### 本文抜粋 ###

2018年3月19日月曜日

町長の公約「人づくり」って?現場主義を徹底し、職員の人材育成と適正な評価を!

3月議会の全日程が終了しました!
先般の一般質問「人づくり」についての読み原稿を公開します。

今回からは議場で撮影する写真の提供を受けられることになりましたので早速貼ってみますね。
ではどうぞ。

再質問に臨む武藤議員の晴れ姿?

「人づくり」についての一般質問読み原稿


議席番号3番、武藤拓也です。
発言通告書にそって1件8項目にわたって質問をします。

質問の前にその趣旨の前提について少しお話させていただきます。
今、私たちは世界の多極化、技術革命、情報革命、人口爆発に気候変動と人類史に残るような大きな変化にさらされています。

人口爆発で言えば、例えば現在一層の存在感を示している中国もすでに成熟期を迎え、インドが存在感を増してきます。
2030年、世界人口は増加し続けて83億人に達しますが、このうちインドが15億人と世界最大となり、GDPも日本を抜き世界3位になります。

###

• [設問]
1 - 本文で、人類史に残るような大きな変化として挙げられているものをすべて書き出せ。
2 - 次の(a)〜(c)は本文の内容と一致するか。それぞれ「はい」か「いいえ」で答え、判断の根拠となる本文の語句をそのまま引用せよ。
(a) 3月議会の全日程はすでに終わっている。
(b) 武藤議員の議席番号は5番である。
(c) 2030年にインドのGDPは世界2位になる。
3 - 本文に基づいて次の問いに答えよ。
(a) 今回から提供を受けられることになったものは何か。
(b) 発言通告書にそった質問は何件何項目か。
(c) 2030年に世界人口は何人に達するとされているか。

### 記録抜粋 ###

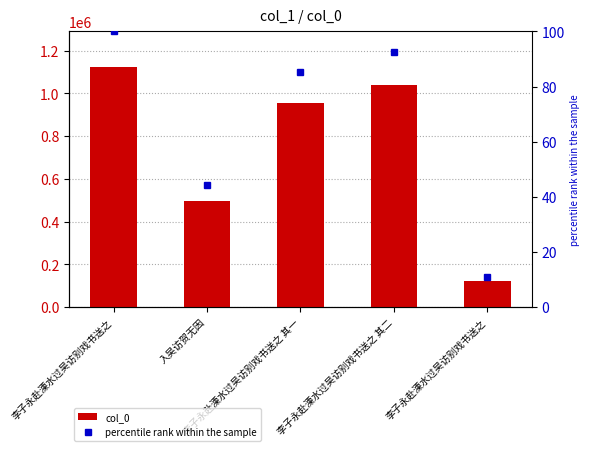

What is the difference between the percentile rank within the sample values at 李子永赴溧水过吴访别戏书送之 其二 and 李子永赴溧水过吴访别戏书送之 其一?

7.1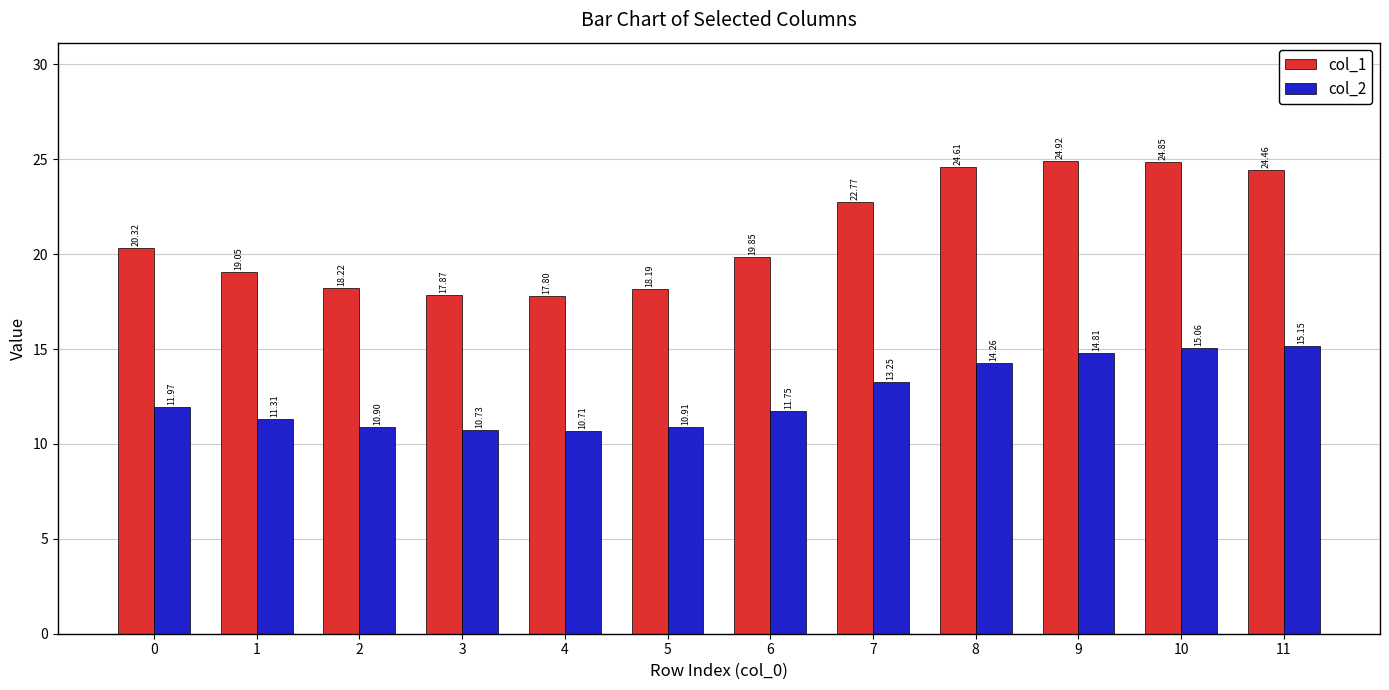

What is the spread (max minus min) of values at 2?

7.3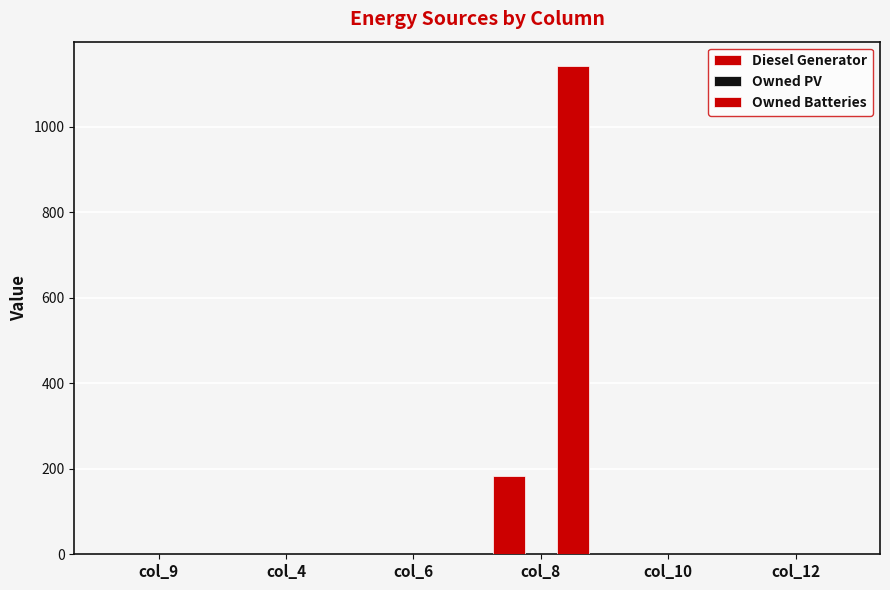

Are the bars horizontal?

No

###
### 記録抜粋 ###

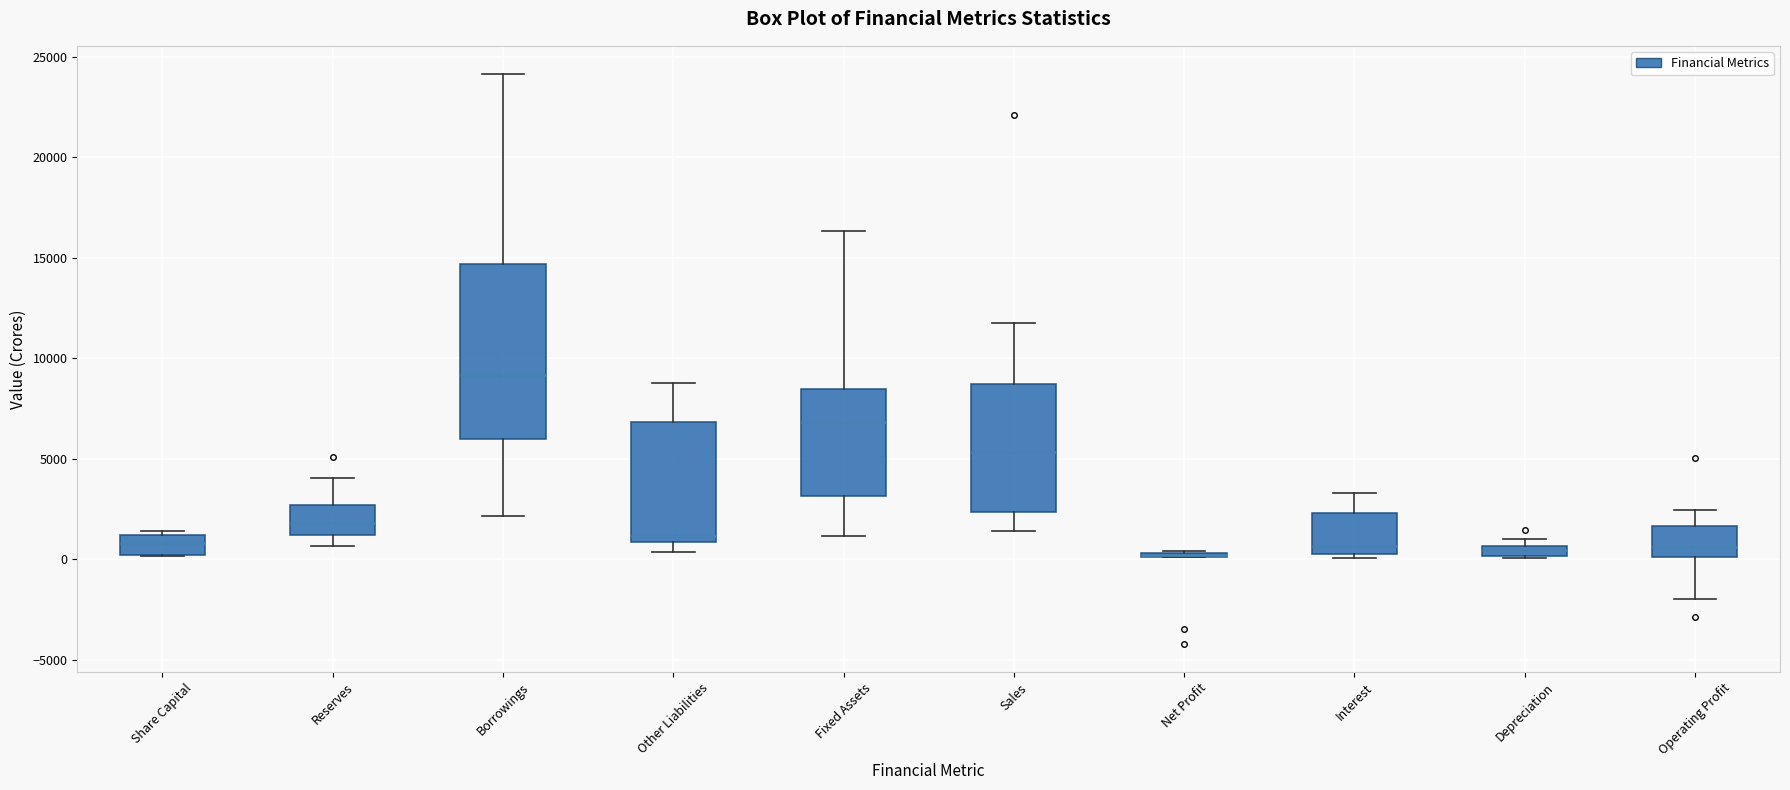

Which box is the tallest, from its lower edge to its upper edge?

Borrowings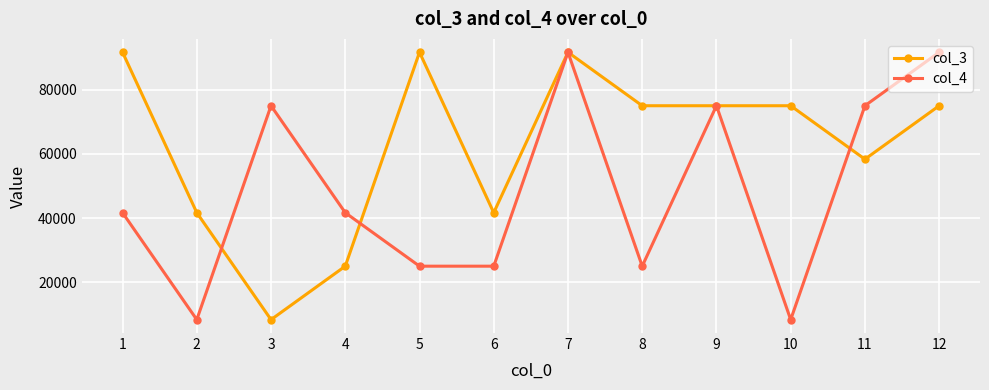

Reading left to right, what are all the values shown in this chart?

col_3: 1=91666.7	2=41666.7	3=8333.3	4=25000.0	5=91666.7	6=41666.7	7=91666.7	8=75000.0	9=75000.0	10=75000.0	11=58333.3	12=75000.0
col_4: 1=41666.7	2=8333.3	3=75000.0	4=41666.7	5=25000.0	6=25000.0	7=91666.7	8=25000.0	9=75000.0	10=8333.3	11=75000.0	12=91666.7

###

• [解答]
1 - 世界の多極化、技術革命、情報革命、人口爆発、気候変動

2 -
(a) はい。「3月議会の全日程が終了しました!」
(b) いいえ。「議席番号3番、武藤拓也です。」
(c) いいえ。「GDPも日本を抜き世界3位になります」

3 -
(a) 議場で撮影する写真
(b) 1件8項目
(c) 83億人